── Source document ──
ETFs Help You Take On Risk
Post on: 30 Июнь, 2015 No Comment
Risk is what a market is all about: Taking it on and hedging against that uncertainty. Sure, you can use ETFs to jump quickly into complex markets, such as the best Polish stocks or a basket of high-dividend-paying issues. Now it’s time to look at ETFs from the hedging side when you invest .
On The Move
Exchange traded funds hook into a maze of trading, including on the floor of the New York Mercantile Exchange. View Enlarged Image
The most active ETF is the SPDR S&P 500 (ARCA:SPY ). No wonder. This instrument gives you an instant position in that major stock index. Short it, and you’re a stock market bear.
Now let’s see how you can lay off risk. Say you have a $100,000 portfolio of stocks, and you want to protect the whole basket from a broad-market correction.
You could sell the portfolio, but it includes some big winners.
You may be near the one-year holding period for the lower (not low enough!) long-term capital gains tax rate. Anyway, it took you a long time to put this together.
Fine. Hold on, and let ETFs help you.
First, determine the beta of your portfolio. The beta tells you how much a stock or a group of stocks, like your portfolio will move, given a certain movement in the S&P 500. So if your portfolio has a beta of 1.5, you know that a 1% move in the S&P 500 either way should yield a 1.5% move in your portfolio, give or take the usual statistical deviation parameters.
Next, protect that portfolio. The SPDR S&P 500 ETF trades at 169. Sell short the appropriate number of shares to hedge your winners against a market swoon. This is especially easy to do, as the Spiders trade 112 million shares on an average day. That’s vast liquidity.
What’s the appropriate number of shares? You may think 592 ($100,000 divided by 169). Wrong. You’ll need to short 888, because your stocks will likelier fall 50% harder than the S&P 500.
Maybe your needs are more short-term. Maybe the Federal Reserve is about to announce the results of one of its policymaking meetings.
That can be a grueling few days.
Consider that options on the SPDR S&P 500 ETF trade on the Chicago Board Options Exchange. Here, too, volume is huge, making for top-notch liquidity of any equity-related option.
Buy some puts, or sell some calls, or do both. Consider that your portfolio may be full of stocks that carry no options, or have maddeningly low option liquidity. If you know your beta, you can use the ETF options market to protect your portfolio during that queasy period.
Straddling
Now let’s look at how ETFs can put you into one risk position while laying off another. You have a choice of ETFs that will give you a long position in a foreign country’s stock market while avoiding that country’s currency. WisdomTree Japan Hedged Equity (ARCA:DXJ ) ETF reflects the action of a basket of Japanese dividend-paying stocks. What’s special? The ETF hedges the yen position, letting you easily buy into Japanese stocks without being forced to own yen.
A global version of this product appears as WisdomTree Europe Hedged Equity Fund (ARCA:HEDJ ) ETF. Despite the name, this ETF includes some holdings from Japan and Australia. It offers a dividend yielding 1.8%.
───
── Records supplied ──
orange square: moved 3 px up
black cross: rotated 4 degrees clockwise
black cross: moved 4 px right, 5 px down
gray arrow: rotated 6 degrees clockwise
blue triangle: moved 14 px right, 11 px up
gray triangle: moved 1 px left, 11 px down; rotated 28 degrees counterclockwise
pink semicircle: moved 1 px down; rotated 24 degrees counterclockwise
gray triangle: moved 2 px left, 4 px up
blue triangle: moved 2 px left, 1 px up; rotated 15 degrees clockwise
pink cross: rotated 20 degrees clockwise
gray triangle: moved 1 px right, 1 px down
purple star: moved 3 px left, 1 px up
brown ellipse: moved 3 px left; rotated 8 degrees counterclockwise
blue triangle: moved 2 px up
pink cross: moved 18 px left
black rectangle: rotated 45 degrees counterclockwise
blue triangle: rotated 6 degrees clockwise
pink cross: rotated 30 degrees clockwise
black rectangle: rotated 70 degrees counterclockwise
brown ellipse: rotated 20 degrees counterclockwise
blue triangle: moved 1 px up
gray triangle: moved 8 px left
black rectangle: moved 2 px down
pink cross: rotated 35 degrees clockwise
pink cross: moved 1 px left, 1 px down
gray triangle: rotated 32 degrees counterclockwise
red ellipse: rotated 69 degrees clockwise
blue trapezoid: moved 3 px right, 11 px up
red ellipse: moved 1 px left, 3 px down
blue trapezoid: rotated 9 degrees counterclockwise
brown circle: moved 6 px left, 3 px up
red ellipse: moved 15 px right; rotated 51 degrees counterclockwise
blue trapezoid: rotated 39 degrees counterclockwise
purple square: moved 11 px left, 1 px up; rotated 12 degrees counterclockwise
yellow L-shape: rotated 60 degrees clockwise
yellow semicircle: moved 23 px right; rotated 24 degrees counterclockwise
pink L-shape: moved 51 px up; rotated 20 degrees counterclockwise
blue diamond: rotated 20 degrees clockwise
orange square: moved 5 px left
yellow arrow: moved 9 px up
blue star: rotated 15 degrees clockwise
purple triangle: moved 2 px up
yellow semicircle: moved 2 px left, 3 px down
───
→ **How to complete this task**:
Can you rewrite the part of the ETF article that opens with the words containing "That can be" and closes with "any equity-related option.", putting "stressful" in place of "grueling"? These items were taken from a different source than the ETF article.

→ **Problem solution**:
That can be a stressful few days.
Consider that options on the SPDR S&P 500 ETF trade on the Chicago Board Options Exchange. Here, too, volume is huge, making for top-notch liquidity of any equity-related option.